- [EXERCISE GOAL]:
Set down all of the records exactly.

Saved data entries:
[Start of section]
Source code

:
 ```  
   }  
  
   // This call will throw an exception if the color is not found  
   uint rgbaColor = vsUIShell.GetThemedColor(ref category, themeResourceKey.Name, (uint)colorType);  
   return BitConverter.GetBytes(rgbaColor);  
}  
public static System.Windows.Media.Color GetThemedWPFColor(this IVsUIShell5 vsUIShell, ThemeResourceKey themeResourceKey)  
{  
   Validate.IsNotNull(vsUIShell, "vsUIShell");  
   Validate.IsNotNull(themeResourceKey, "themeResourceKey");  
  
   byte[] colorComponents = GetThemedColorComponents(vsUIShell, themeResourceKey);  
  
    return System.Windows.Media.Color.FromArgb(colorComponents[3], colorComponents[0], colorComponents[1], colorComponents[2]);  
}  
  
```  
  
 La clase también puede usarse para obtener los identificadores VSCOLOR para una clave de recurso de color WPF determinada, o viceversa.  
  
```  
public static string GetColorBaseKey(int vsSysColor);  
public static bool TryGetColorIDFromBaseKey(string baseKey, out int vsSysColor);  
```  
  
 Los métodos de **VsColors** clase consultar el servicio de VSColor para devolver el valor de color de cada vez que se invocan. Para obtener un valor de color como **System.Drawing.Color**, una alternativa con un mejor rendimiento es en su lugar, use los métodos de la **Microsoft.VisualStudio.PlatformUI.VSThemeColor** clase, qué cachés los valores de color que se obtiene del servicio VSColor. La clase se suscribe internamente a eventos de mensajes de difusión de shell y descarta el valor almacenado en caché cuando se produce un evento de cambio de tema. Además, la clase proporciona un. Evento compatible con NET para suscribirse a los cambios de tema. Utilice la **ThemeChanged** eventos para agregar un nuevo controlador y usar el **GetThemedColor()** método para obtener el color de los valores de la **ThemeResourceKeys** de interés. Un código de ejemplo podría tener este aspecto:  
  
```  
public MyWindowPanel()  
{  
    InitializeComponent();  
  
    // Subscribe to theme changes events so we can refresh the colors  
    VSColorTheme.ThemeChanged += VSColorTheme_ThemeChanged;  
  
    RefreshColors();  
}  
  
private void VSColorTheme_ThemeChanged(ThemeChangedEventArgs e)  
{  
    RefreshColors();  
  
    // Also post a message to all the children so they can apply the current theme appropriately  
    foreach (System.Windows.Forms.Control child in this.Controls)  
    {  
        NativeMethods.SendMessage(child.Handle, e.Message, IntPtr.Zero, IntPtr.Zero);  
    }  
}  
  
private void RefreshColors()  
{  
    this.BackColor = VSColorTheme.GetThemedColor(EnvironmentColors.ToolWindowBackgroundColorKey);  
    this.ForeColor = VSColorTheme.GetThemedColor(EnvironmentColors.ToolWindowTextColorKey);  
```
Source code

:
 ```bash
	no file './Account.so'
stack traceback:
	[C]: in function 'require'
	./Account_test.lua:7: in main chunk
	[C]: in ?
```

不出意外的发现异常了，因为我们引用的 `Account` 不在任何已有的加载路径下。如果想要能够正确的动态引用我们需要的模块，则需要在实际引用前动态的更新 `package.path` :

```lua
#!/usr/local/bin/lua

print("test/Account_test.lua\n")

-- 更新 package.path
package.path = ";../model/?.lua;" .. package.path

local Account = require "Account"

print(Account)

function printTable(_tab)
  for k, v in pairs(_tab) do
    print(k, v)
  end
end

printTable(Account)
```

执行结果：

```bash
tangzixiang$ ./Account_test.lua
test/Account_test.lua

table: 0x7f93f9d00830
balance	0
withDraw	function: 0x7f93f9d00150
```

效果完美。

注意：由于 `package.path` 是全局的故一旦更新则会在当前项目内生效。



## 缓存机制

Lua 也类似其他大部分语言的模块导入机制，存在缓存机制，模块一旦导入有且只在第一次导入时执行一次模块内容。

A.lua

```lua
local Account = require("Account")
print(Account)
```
[End of section]
- [WRITTEN SOLUTION]:
Source code

:
 ```  
   }  
  
   // This call will throw an exception if the color is not found  
   uint rgbaColor = vsUIShell.GetThemedColor(ref category, themeResourceKey.Name, (uint)colorType);  
   return BitConverter.GetBytes(rgbaColor);  
}  
public static System.Windows.Media.Color GetThemedWPFColor(this IVsUIShell5 vsUIShell, ThemeResourceKey themeResourceKey)  
{  
   Validate.IsNotNull(vsUIShell, "vsUIShell");  
   Validate.IsNotNull(themeResourceKey, "themeResourceKey");  
  
   byte[] colorComponents = GetThemedColorComponents(vsUIShell, themeResourceKey);  
  
    return System.Windows.Media.Color.FromArgb(colorComponents[3], colorComponents[0], colorComponents[1], colorComponents[2]);  
}  
  
```  
  
 La clase también puede usarse para obtener los identificadores VSCOLOR para una clave de recurso de color WPF determinada, o viceversa.  
  
```  
public static string GetColorBaseKey(int vsSysColor);  
public static bool TryGetColorIDFromBaseKey(string baseKey, out int vsSysColor);  
```  
  
 Los métodos de **VsColors** clase consultar el servicio de VSColor para devolver el valor de color de cada vez que se invocan. Para obtener un valor de color como **System.Drawing.Color**, una alternativa con un mejor rendimiento es en su lugar, use los métodos de la **Microsoft.VisualStudio.PlatformUI.VSThemeColor** clase, qué cachés los valores de color que se obtiene del servicio VSColor. La clase se suscribe internamente a eventos de mensajes de difusión de shell y descarta el valor almacenado en caché cuando se produce un evento de cambio de tema. Además, la clase proporciona un. Evento compatible con NET para suscribirse a los cambios de tema. Utilice la **ThemeChanged** eventos para agregar un nuevo controlador y usar el **GetThemedColor()** método para obtener el color de los valores de la **ThemeResourceKeys** de interés. Un código de ejemplo podría tener este aspecto:  
  
```  
public MyWindowPanel()  
{  
    InitializeComponent();  
  
    // Subscribe to theme changes events so we can refresh the colors  
    VSColorTheme.ThemeChanged += VSColorTheme_ThemeChanged;  
  
    RefreshColors();  
}  
  
private void VSColorTheme_ThemeChanged(ThemeChangedEventArgs e)  
{  
    RefreshColors();  
  
    // Also post a message to all the children so they can apply the current theme appropriately  
    foreach (System.Windows.Forms.Control child in this.Controls)  
    {  
        NativeMethods.SendMessage(child.Handle, e.Message, IntPtr.Zero, IntPtr.Zero);  
    }  
}  
  
private void RefreshColors()  
{  
    this.BackColor = VSColorTheme.GetThemedColor(EnvironmentColors.ToolWindowBackgroundColorKey);  
    this.ForeColor = VSColorTheme.GetThemedColor(EnvironmentColors.ToolWindowTextColorKey);  
```
Source code

:
 ```bash
	no file './Account.so'
stack traceback:
	[C]: in function 'require'
	./Account_test.lua:7: in main chunk
	[C]: in ?
```

不出意外的发现异常了，因为我们引用的 `Account` 不在任何已有的加载路径下。如果想要能够正确的动态引用我们需要的模块，则需要在实际引用前动态的更新 `package.path` :

```lua
#!/usr/local/bin/lua

print("test/Account_test.lua\n")

-- 更新 package.path
package.path = ";../model/?.lua;" .. package.path

local Account = require "Account"

print(Account)

function printTable(_tab)
  for k, v in pairs(_tab) do
    print(k, v)
  end
end

printTable(Account)
```

执行结果：

```bash
tangzixiang$ ./Account_test.lua
test/Account_test.lua

table: 0x7f93f9d00830
balance	0
withDraw	function: 0x7f93f9d00150
```

效果完美。

注意：由于 `package.path` 是全局的故一旦更新则会在当前项目内生效。



## 缓存机制

Lua 也类似其他大部分语言的模块导入机制，存在缓存机制，模块一旦导入有且只在第一次导入时执行一次模块内容。

A.lua

```lua
local Account = require("Account")
print(Account)
```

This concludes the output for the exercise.